Science

NASA's Big Announcement Thursday is About "Oceans Beyond Earth"

by Cassie Kelly

This Thursday, NASA will hold a news briefing ambiguously titled “Discoveries About Oceans Beyond Earth,” and while there’s little to no information about the secrets to be revealed, we do have a couple of clues.

First, NASA mentions there will be “new results” from the Cassini Spacecraft — currently on its “Grand Finale” tour of Saturn (it will be blown to bits later this year) and the Hubble Space Telescope. There will also be new information about the Europa Clipper to be launched to the Jupiter moon in the 2020s.

If we had to make an educated guess about the new results from Cassini, Saturn’s icy moon Enceladus is probably a safe bet. Sending a lander to the moon has been the talk of the scientific community since Cassini first discovered that there were icy plume-like geysers on the planet, which signaled the possiblity of an ocean world beneath its crust.

Enceladus

NASA

After all, NASA’s Jet Propulsion Laboratory is working on robot designs for exploring moons like Europa, Titan, and Enceladus.
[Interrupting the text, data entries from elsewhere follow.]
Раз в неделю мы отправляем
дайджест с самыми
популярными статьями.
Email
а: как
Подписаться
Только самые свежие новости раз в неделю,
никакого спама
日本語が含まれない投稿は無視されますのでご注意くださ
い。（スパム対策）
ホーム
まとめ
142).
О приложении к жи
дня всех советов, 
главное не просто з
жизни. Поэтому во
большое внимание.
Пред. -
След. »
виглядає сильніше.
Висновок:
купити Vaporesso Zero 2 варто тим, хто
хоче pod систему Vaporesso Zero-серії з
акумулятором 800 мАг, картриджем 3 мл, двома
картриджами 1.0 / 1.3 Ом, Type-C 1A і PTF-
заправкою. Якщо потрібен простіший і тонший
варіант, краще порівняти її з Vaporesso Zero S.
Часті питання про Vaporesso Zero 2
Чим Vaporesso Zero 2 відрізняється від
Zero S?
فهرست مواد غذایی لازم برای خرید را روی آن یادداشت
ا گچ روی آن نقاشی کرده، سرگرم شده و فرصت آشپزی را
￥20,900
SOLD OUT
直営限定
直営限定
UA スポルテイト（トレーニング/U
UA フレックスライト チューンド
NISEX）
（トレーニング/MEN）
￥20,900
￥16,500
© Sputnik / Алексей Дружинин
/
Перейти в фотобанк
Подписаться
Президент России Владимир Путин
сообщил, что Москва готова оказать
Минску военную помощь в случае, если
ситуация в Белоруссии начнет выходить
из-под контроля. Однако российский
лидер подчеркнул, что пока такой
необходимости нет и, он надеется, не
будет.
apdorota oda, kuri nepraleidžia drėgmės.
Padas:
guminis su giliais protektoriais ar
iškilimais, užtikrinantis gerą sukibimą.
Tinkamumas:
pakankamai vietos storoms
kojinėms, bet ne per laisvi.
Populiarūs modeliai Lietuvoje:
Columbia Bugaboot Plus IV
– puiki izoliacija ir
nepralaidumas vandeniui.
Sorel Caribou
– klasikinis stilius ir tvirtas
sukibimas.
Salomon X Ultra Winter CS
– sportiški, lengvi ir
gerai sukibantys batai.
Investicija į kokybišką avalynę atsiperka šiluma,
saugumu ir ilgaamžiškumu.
Could this briefing be the unveiling of a new mission? Perhaps, but we’ll have to wait until Thursday to find out.

There will be a large panel of speakers at the briefing including Thomas Zurbuchen, associate administrator at the NASA Headquarters; Jim Green, director of the Planetary Science Division at NASA; Mary Voytek, NASA astrobiologist; Linda Spilker, Cassini project scientist at JPL; Hunter Waite and Chris Glein, also on the Cassini team based in San Antonio; and William Sparks, an astronomer at the Space Telescope Science Institute in Baltimore.

The briefing can be found on Youtube or NASA TV and you can ask live questions by using the hashtag #AskNASA.